When the Mexicas tribe dominated the Totonacas, they asked for this fruit as tribute.  With their arrival, the Spanish conquerers accepted it as a gift and it is then when it gets the name Vainilla, because of it’s sheath form.  Sheath in Spanish is vaina. They are amazed with the flavor and delicious smell of this fruit and they take it back to the Old Continent; Europe falls in love with the vanilla essence that was only produced in Papantla, and it becomes an economic booster in that region.
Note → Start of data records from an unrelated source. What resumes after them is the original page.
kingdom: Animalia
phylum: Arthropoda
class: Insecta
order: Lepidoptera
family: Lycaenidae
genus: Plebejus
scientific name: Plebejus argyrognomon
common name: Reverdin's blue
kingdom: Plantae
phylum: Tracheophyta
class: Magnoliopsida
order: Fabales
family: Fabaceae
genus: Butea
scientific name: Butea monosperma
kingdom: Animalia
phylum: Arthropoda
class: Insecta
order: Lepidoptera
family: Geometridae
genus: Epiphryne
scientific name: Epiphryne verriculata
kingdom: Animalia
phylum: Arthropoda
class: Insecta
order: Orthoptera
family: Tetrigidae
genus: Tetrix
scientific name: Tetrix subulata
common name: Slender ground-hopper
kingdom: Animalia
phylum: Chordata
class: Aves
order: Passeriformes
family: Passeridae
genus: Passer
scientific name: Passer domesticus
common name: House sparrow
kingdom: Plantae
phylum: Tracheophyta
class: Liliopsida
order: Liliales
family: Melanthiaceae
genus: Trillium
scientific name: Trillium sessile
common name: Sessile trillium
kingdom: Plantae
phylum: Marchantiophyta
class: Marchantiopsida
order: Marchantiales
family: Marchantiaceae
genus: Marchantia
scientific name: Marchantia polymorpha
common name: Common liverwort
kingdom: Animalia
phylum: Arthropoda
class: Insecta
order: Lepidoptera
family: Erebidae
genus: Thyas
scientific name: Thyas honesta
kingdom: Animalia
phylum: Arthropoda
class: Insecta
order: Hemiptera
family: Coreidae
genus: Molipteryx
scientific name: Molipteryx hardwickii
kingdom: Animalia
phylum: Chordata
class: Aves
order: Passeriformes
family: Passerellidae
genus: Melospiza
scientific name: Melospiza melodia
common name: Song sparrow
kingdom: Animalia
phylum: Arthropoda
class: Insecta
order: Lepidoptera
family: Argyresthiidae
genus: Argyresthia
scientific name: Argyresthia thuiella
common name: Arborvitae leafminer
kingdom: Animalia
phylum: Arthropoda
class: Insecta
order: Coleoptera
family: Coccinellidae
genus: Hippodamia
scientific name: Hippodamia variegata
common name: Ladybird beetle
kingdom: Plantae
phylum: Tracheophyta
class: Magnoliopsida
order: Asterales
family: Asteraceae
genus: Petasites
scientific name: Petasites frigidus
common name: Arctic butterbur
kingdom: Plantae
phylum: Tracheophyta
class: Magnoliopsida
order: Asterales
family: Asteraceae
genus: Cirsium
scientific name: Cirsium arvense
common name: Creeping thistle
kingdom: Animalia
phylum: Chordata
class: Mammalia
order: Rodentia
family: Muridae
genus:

Spain and England tried to grow vanilla from seeds, seedling, plants… but they`re efforts didn’t pay up because of the weather conditions; the vanilla orchid didn’t thrive there.  Also, another curious aspect was that they didn’t know that vanilla orchid can only be pollinated by the wasps of the Mexican region, and they didn’t bring them along.  It was until they discovered the Totonaca manual process that they were able to reproduce the orchid.  This is how, after being the sole producer, Mexico was overtaken by smaller countries of Asia and Polynesia.  Nowadays, natural vanilla production is competing with artificial vanilla syrup.


Vanilla has over 400 aromatic notes, produced by a substance called vanillin;  it’s a genus with 120 species that is described as a vine with big flowers and sheaths, and exquisite smell.  To the day, there are three commercial species: planifolia, tahitensis y pompona; planifolia represents around 90% of comercial production. Today, the biggest exporter of it is Madagascar.

Natural vanilla is the second most expensive spice in the world, just behind the saffron.